Prime Minister David Cameron has praised the Good Friday Agreement to mark the 15th anniversary of the power-sharing deal.

"I have no doubt that the Agreement was a truly momentous event in the history of Northern Ireland," he said.

"After decades of division and terrorism, the Agreement heralded a new beginning for relationships within Northern Ireland, between Northern Ireland and the Republic of Ireland and across these islands."

The agreement, also known as the Belfast Agreement, marked a turning point in the history of the Troubles, with politicians on both sides of the divide agreeing to power-sharing; an event which would have seemed impossible a decade earlier.

Many unionists were initially opposed to the Agreement, which saw nationalists and republicans given an equal say in Northern Irish society.

Paramilitary prisoners, including those who had been imprisoned for murder, were given early release.

"At this distance it is easy to forget just how painstaking and lengthy the process was that eventually led to the Agreement," Mr Cameron said.

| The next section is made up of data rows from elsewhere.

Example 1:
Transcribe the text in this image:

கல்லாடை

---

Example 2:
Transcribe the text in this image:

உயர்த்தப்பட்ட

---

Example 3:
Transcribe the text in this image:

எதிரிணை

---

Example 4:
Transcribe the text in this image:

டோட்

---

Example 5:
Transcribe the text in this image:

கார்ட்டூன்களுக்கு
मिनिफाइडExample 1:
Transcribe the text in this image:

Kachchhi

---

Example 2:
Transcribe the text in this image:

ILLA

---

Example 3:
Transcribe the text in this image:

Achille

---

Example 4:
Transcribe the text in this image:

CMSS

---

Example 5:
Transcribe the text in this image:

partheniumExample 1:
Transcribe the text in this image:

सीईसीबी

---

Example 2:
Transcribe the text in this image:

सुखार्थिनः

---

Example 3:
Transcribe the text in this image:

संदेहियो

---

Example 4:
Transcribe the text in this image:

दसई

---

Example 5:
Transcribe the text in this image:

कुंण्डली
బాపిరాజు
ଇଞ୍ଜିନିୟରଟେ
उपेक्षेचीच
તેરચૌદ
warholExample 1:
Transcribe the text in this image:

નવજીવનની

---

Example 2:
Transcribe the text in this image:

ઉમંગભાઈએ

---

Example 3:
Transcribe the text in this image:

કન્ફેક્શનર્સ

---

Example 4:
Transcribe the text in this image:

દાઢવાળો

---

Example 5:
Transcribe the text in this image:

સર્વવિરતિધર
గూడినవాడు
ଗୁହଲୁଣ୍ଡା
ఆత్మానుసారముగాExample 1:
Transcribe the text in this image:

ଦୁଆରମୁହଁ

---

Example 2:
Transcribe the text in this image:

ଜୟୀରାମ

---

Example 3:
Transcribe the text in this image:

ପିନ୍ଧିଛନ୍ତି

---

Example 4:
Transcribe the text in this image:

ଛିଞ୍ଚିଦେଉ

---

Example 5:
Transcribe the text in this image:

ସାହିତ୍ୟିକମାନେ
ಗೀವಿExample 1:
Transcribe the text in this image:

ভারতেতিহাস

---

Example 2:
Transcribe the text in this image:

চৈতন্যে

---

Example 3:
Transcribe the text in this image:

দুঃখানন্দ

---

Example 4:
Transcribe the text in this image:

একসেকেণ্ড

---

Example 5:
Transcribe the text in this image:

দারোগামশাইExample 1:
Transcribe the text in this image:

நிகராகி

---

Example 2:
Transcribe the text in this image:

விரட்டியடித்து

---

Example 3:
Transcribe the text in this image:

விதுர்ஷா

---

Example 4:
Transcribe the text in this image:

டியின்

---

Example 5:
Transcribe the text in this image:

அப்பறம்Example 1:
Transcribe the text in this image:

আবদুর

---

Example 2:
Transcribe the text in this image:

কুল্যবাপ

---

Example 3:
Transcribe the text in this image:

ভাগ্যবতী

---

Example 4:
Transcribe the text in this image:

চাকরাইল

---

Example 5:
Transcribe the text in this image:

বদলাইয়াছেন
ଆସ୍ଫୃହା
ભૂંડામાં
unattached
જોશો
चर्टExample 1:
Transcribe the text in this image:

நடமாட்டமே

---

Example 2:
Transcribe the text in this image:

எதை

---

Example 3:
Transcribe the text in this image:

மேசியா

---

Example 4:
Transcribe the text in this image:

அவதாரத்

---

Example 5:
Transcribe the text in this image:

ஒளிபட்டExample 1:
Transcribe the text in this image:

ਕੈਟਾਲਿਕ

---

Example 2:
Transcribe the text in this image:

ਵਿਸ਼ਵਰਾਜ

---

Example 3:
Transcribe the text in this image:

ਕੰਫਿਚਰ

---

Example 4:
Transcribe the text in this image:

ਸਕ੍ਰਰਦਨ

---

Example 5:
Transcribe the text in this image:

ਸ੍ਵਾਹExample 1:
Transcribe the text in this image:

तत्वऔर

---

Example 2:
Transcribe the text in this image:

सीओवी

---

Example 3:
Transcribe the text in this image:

"It involved many very difficult compromises and judgements, on all sides. The final product itself was not perfect; its implementation would take many more years to achieve. Yet it represented a massive step forward from what had gone before, a clear manifestation that politics and democracy would triumph over violence. For that, the architects of the Agreement, and those who displayed remarkable political courage in pushing it forward, deserve our thanks."

Mr Cameron continued: "We should not be shy about trumpeting the achievements of the Belfast Agreement and its successors at St Andrews and Hillsborough. There is still a strong tendency in Northern Ireland to view politics as a zero sum game, in which there are only winners and losers. That is not the case with the Belfast Agreement. I firmly believe that all parts of the community were winners on 10 April 1998.

"Fifteen years ago people decided overwhelmingly that the future would only ever be determined by democracy and consent, never by violence. The Belfast Agreement was the platform to build a new, confident, inclusive and modern Northern Ireland, whose best days lie ahead. While we have come a long way, much remains to be done."